Sorry to say this to all you audiophiles, but hearing is a secondary sense. Our ears are on the side of our heads, our eyes are on the front. The sense of hearing is, in fact, primarily a sense of orientation, a sense which provides placement for us in a space. It's maybe just a coincidence, but it's an interesting coincidence, that our organs of balance are also in the ears -- it's a related function, it's your sense of placement in a space.  This process of orientation goes on independent of conscious listening. 

 The psychological problems that sometimes afflict the deaf, of alienation, dislocation, are not only the result of their isolation from a speaking community, but really come from their isolation from their own perceptual body, their own sense of being oriented in a larger space and knowing what's happening around them. It's a shame, actually, that in our inattention to the importance of the information we get from low sound levels and un-attended-to sound,  we're letting the sonic environment degrade to the point where we can all share in this alienation of the deaf. Computer fans, disk drives, flourescent lighting, refrigerator motors -- all this low level sonic pollution that we have even in our "quiet places" at home and work is reducing our own groundedness in a sonic environment.

 If you look at the situation of someone trying to stay alive in the woods: you know, their attention is focused on whatever they're working on at the moment - but at the same time they're getting, without attending to it, a constant report of the state of the world around them -- in essence they're getting something about the mood of the world around them. Mood may not be a serious enough word for this kind of information -- in fact they're getting very important survival-level information.  (By mood I mean an objective mood, the mood of a real place, not the romantic subjective mood I mentioned earlier.) The sound of the wind in the trees perhaps may be telling them something important about changes in the weather ahead; the sound of birds and small animals as it changes may alert them to the presence of large predators nearby. 

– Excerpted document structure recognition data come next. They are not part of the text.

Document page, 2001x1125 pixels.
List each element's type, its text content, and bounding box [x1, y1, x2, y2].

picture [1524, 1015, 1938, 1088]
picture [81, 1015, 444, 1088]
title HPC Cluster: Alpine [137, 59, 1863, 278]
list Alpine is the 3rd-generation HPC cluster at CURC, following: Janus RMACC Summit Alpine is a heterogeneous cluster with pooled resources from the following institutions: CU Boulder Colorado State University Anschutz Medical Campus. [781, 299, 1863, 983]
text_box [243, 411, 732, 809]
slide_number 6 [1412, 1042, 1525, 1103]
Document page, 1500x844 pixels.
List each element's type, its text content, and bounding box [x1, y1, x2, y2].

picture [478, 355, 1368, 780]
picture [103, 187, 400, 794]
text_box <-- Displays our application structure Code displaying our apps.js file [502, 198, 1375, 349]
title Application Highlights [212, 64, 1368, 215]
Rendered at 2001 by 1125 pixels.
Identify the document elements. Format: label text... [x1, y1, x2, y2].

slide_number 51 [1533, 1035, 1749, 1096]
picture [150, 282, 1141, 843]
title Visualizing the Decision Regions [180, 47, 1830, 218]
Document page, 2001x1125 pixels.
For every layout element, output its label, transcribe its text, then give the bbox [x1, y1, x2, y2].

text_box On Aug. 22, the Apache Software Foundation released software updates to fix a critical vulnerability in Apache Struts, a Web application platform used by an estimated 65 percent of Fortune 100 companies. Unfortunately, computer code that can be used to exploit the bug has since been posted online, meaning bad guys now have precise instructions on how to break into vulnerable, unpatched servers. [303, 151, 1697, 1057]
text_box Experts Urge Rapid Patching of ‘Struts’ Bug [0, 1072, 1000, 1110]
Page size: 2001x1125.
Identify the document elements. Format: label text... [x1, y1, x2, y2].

 Mood is important. You could think of mood as being a sort of perceptual shorthand for the unanalyzable complexity of a real sound environment. We're able to hear subtle changes, and over time memorize the connection of these changes with other factors, all without being able to analyze what is actually changing in each sound source in the environment. All this power is available to our unconscious, non-attentive listening mind.

 And I would propose that music -- and other forms of encultured sound, like what we're inventing here, are really attempts to create synthetic environments, that give that level of information, that convey mood, in this serious sense of mood.  And the important point, I suppose, is that this process goes on with, or without our direct attention. What's really important in music works whether you're attending to it or not. (Perhaps in the light of this we should give Muzak, and other forms of despised "mood music" a little more respect.)

 So what does this mean for sonification? I guess it's obvious by this point that I'm trying to say that we need to create sonifications that work without direct attention. I'd like to leave with the idea that perhaps we take inspiration from this image: of french aristocrats at the opera -- enriching and modulating their ongoing social discourse with the re-sonifications of natural environments that the musicians of the opera are providing for them. 

We'd do well to tap into some of the power of non-attentive listening.